_Consigne_.
Comment se traduit en anglais cette phrase du texte sur la carrière politique de M. Croteau : « M. Croteau affirme que tous les élus devraient faire de même: deux mandats au pouvoir, maximum. » ?

_Texte source_.
━━━━━━

« Je ne suis pas en politique pour y faire une carrière. J’ai la chance exceptionnelle de pouvoir changer les choses actuellement et c’est ce à quoi je m’emploie. Une fois cela fait, je vais retourner à l’enseignement », dit celui qui était, avant de devenir maire de l’arrondissement, chargé de cours dans le programme de maîtrise en administration des affaires pour cadres à l’Université du Québec à Montréal.
« L’enseignement me manque, admet-il. En plus, faire de la politique, c’est très difficile pour la vie personnelle… surtout en cette période. En plus, on a déjà réalisé 100 % de nos engagements politiques lors de nos trois premières années au pouvoir à l’arrondissement. Après le prochain mandat, si je suis réélu évidemment, je vais mettre un terme à ma carrière politique. »
M. Croteau affirme que tous les élus devraient faire de même: deux mandats au pouvoir, maximum. «Je ne parle pas au nom de mes collègues de Montréal ou de ceux de mon parti, c’est simplement mon opinion personnelle. Certains ne seront pas d’accord avec moi. Mais bon, je pense qu’en huit ans au pouvoir on a le temps de changer les choses, si on le veut vraiment. »
Du côté des conseillers de Projet Montréa élus dans Rosemont – La Petite-Patrie, soit François Limoge, Marc-André Gadoury et Érika Duchesne, le chef de cabinet du maire, Francis Côté, laisse savoir qu’ils ne souhaitent pas commenter la décision de M. Croteau.

━━━━━━

_Données sources_.
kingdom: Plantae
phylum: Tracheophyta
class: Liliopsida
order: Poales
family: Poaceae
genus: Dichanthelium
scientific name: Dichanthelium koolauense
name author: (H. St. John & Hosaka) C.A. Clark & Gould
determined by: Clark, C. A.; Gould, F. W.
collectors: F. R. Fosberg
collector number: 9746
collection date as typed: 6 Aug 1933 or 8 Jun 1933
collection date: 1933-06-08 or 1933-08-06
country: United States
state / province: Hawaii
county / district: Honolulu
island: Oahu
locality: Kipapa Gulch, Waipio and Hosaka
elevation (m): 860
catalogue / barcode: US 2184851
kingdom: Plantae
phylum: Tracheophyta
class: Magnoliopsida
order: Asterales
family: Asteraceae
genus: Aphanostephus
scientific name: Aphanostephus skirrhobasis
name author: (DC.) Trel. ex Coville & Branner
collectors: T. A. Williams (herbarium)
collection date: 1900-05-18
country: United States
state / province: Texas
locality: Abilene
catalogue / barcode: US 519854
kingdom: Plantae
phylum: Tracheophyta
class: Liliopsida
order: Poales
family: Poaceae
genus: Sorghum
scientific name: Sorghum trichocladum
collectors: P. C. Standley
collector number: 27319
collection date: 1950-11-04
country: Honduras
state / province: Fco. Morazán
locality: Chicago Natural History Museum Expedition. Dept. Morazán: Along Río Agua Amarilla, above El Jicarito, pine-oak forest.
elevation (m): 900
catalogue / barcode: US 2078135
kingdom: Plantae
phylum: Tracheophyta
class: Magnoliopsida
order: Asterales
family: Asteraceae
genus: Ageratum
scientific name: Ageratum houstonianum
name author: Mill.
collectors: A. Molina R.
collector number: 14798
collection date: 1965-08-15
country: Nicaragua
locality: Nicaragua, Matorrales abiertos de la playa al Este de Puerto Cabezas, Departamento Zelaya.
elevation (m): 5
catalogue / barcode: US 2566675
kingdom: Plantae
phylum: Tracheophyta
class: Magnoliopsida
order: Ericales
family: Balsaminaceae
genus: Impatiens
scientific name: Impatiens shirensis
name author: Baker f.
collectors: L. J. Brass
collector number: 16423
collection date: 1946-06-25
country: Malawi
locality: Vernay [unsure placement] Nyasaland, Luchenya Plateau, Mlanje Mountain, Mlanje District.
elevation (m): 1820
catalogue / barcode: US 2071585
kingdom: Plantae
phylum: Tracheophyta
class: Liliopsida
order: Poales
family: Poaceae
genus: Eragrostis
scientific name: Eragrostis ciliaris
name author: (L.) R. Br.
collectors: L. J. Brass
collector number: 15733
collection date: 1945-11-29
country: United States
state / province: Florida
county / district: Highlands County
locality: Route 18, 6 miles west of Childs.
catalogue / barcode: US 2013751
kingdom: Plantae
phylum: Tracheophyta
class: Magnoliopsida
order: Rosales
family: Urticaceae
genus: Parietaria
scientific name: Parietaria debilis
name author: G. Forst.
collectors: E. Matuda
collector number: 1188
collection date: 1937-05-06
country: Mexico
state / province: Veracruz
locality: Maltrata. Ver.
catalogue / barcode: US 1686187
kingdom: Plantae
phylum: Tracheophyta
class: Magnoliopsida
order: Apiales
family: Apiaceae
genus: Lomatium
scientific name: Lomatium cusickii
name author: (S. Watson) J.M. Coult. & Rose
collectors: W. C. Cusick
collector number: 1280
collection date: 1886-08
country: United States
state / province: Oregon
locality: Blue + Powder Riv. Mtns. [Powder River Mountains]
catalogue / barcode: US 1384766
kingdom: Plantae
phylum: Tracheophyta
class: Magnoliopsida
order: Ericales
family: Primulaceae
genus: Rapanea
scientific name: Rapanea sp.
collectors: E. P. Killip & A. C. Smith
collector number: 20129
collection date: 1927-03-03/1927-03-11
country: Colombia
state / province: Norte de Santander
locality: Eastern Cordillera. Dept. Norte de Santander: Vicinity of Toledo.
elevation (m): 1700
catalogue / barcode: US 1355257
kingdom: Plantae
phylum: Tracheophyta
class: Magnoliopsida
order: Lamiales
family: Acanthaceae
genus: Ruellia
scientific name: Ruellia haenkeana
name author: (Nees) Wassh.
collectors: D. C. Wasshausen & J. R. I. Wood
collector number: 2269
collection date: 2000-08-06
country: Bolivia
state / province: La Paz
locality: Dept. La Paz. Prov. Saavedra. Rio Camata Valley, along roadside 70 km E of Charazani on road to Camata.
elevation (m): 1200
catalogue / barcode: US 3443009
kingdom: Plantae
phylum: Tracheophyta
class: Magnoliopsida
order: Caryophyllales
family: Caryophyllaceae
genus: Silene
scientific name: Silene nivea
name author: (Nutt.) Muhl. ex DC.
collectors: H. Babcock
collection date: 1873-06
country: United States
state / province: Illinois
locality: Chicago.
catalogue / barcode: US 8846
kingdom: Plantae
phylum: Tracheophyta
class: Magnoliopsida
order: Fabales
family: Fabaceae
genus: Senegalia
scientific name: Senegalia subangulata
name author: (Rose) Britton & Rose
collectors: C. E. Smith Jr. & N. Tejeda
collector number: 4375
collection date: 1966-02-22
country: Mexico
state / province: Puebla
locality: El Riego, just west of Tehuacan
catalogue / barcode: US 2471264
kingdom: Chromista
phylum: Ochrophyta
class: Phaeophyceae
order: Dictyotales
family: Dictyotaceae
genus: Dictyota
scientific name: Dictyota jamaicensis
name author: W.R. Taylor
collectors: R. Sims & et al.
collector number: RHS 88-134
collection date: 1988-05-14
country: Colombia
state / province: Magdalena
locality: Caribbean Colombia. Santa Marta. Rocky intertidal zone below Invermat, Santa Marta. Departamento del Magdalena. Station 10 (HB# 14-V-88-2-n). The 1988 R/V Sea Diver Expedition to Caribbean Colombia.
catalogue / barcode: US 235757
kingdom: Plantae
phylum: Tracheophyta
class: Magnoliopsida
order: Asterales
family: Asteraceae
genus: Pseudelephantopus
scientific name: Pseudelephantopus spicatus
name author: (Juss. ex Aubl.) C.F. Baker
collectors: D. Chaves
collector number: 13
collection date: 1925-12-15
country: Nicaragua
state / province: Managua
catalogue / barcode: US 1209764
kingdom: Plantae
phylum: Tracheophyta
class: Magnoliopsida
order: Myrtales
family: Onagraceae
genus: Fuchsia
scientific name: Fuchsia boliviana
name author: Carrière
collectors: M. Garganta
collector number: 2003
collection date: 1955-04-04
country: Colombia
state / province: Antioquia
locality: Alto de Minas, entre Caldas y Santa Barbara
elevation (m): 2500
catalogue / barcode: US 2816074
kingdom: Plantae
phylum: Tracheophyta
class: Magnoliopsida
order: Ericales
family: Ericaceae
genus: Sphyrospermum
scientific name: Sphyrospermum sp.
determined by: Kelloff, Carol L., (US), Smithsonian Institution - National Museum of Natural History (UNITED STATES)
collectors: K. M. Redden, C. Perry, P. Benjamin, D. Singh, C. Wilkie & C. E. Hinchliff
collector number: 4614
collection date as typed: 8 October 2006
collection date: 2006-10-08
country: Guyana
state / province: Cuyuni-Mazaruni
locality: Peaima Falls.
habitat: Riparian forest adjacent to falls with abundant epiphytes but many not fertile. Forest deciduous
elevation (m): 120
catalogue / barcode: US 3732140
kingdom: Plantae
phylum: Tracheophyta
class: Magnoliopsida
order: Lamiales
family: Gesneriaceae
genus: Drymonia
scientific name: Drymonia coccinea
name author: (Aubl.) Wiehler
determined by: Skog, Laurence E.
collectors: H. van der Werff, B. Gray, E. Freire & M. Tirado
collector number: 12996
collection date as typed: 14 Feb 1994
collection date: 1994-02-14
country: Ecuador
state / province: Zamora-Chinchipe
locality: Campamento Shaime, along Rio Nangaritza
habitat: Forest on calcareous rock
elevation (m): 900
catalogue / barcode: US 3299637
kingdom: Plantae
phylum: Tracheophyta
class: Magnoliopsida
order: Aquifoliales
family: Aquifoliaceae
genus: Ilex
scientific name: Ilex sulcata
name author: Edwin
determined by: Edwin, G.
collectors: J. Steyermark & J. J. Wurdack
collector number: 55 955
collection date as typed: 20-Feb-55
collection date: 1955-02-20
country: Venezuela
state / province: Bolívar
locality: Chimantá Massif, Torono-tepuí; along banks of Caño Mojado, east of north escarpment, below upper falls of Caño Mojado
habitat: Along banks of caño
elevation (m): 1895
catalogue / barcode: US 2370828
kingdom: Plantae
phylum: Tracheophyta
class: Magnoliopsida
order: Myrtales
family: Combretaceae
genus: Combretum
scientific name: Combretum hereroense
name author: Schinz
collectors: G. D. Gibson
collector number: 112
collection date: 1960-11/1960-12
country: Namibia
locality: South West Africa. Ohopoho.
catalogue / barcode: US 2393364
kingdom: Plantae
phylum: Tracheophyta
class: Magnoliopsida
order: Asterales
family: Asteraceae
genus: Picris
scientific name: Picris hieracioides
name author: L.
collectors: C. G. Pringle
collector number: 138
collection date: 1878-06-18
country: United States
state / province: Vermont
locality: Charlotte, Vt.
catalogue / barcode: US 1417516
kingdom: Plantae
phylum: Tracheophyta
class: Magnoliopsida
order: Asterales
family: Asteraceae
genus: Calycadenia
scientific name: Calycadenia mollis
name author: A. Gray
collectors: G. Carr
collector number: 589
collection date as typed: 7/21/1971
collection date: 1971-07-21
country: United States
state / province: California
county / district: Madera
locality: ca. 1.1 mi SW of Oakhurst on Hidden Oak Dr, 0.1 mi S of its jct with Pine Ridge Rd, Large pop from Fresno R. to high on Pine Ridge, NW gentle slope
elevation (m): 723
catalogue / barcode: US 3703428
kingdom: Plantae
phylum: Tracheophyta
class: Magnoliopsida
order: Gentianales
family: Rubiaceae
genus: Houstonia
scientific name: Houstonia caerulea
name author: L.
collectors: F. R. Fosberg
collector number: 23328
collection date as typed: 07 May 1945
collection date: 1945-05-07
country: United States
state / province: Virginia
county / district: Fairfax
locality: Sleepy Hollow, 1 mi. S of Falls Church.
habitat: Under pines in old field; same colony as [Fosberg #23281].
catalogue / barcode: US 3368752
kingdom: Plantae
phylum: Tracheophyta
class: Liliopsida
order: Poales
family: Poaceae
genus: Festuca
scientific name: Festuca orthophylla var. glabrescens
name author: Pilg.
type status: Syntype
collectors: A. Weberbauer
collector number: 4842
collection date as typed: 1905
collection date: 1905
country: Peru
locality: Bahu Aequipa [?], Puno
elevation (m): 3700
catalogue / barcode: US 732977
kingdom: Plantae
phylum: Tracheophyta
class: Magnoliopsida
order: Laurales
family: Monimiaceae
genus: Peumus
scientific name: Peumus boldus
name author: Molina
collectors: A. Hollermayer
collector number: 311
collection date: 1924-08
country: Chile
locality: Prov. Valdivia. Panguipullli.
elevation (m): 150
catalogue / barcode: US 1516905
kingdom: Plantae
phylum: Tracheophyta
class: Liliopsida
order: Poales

━━━━━━

_Réponse_.
Mr. Croteau says that all elected officials should do the same: two terms in office, maximum.